Thursday, February 21, 2013

Suck it up, Buttercup

"Our greatest weakness lies in giving up.  The most certain way to succeed is always to try just one more time." - Thomas A. Edison

"What winning is to me is not giving up, is no matter what's thrown at me, I can take it.  And I can keep going." - Patrick Swayze

We've all seen the movie, right?  The team--our team--is down.  Down, and most likely out.  The Tune Squad is down by one and it's up to a well-retired Jordan to sink it.  The Mean Machine just scored on a Fumblerooski and needs an unlikely two point conversion to score a W.  The Indians are tied with two outs in the bottom of the ninth, and it's amazingly won by Hayes, who runs one in off of a bunted single. 

It's too bad life doesn't work like the movies do, right?

Thing is, I think it does for the most part, and several well-known quotations seem to agree with me.  "It's when things seem worst that you must not quit" ends my all-time favorite poem, for example.  Sure, life can be hard, the quotes all say, but the challenge is there to test your resolve, to teach you what you need to know, to give you something worth celebrating when you bust through.  It's there for a reason.

» Objectives:
**A.** How would you render this sentence from the post on not giving up in Spanish: "It's too bad life doesn't work like the movies do, right?"
**B.** Could you carry the post on not giving up further, picking up right after its final sentence, "It's there for a reason."?
Nothing in the lines has any bearing on this.

» Data lines:
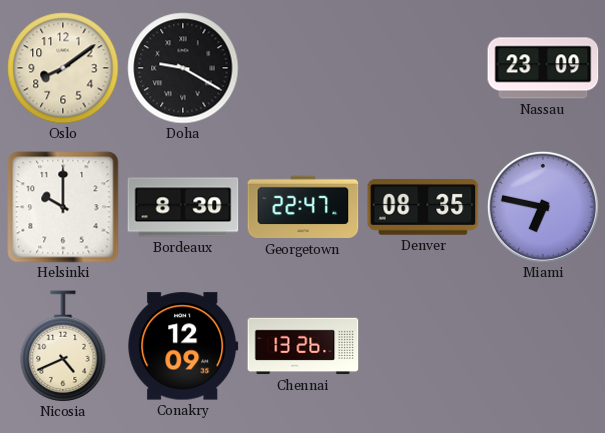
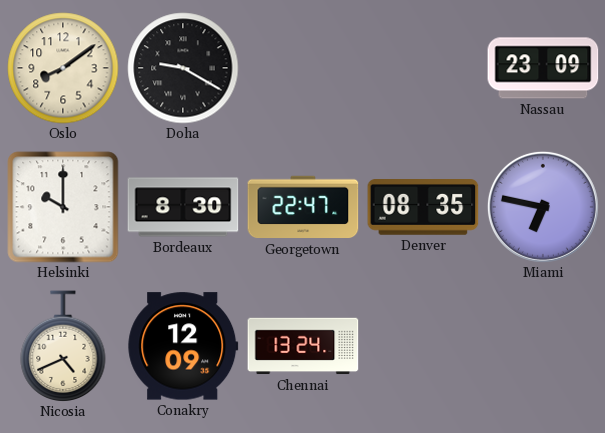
Chennai: 13:26 -> 13:24
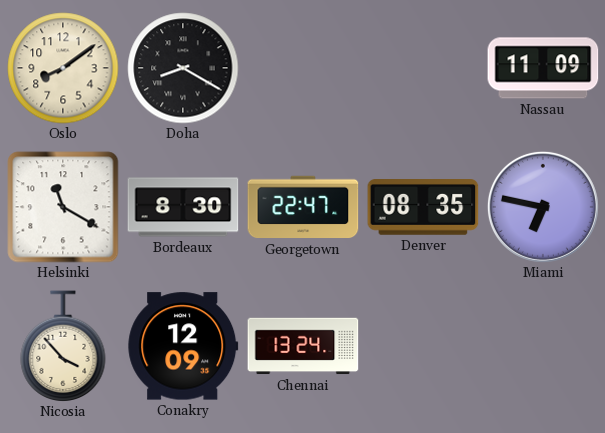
Doha: 9:20 -> 8:20
Nassau: 23:09 -> 11:09
Helsinki: 10:00 -> 11:20
Nicosia: 4:41 -> 3:53
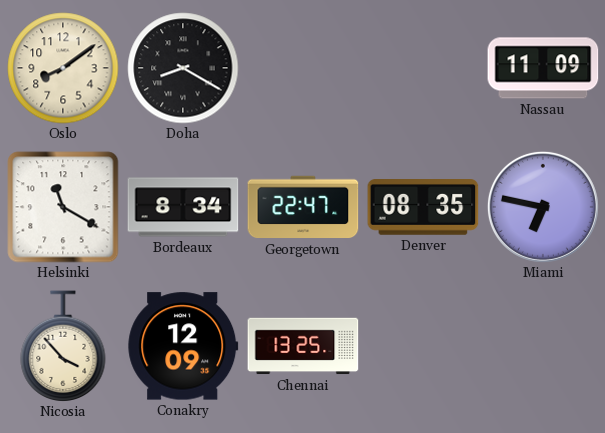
Bordeaux: 8:30 -> 8:34
Chennai: 13:24 -> 13:25
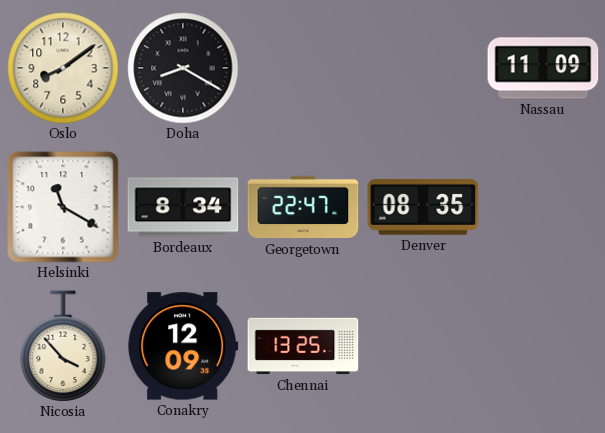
Miami: 6:47 -> none
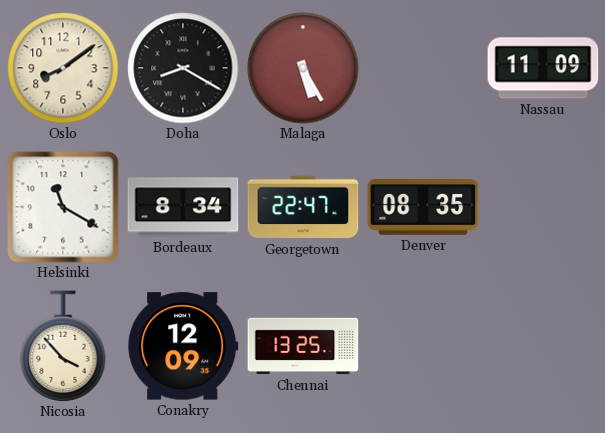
Malaga: none -> 5:25
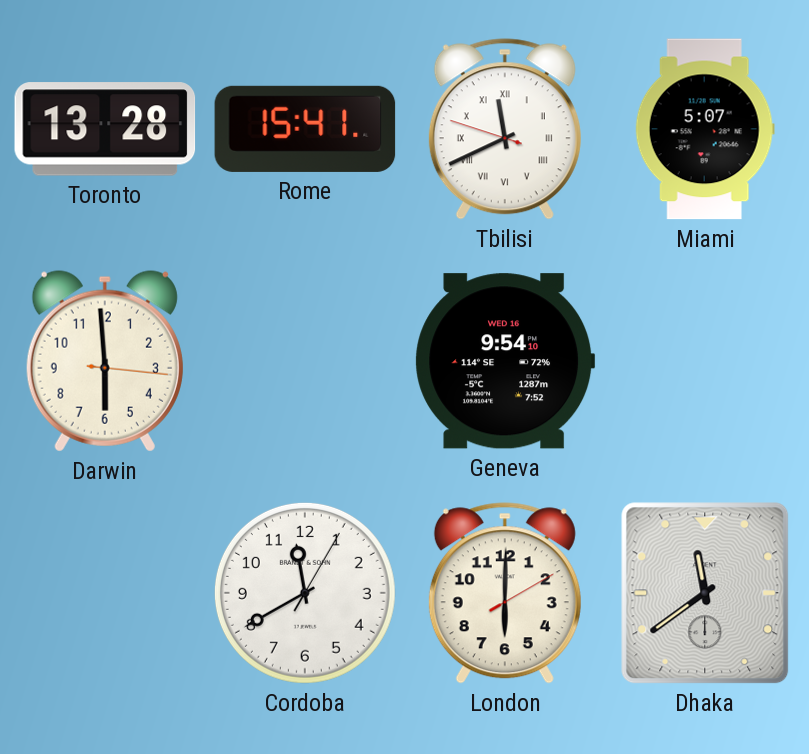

» Responses to the exercise:
**A.** Es una pena que la vida no funcione como en las películas, ¿verdad?

**B.**
So what's the difference between life and the movies?  In the movies you know, in the back of your head, that there's no way Joe Pytka is gonna let the Tune Squad lose, a catastrophe that would have Michael Jordan enslaved to Mister Swackhammer for a long, long time.  Also, you know that the movie is somewhere around an hour and a half long, a fact that allows you to pretty well judge when to expect the win for the boys--and Bugs--on the team. 

You don't know any of that in life, do you?  Some people find success on their first try.  Some need a few--or a few hundred--shots on goal.  Some end up learning thousands of ways not to make a commercially viable light bulb before they find the one way that will work.

Funny thing, that, actually.  Edison didn't invent the light bulb.  You knew that, right?  Volta demonstrated the concept 79 years before Edison's patent.  Does that mean Edison wasn't a brilliant inventor?  No, he's got a whole passel of other credits to his name.  But in the case of the invention that is most commonly illustrated with his efforts, he didn't actually invent it.  Oops.  What he did was take what other people were already doing and make it into a commercially viable product.  See, the first light bulbs didn't burn bright enough, or burned out too soon, or drew way too much power, or cost way too much.  Edison's light bulb was a consumer-grade product, though.  This product that made him famous took well over a year and several thousand attempts and what I've been told was nearly $50,000 worth of resources (a princely sum at that time) to figure out.

See, that's what made him most successful.  It wasn't that he was caught up in a brilliant flash of inspiration.  It was that he recognized something that was important to do and kept at it until he succeeded.

He sucked it up.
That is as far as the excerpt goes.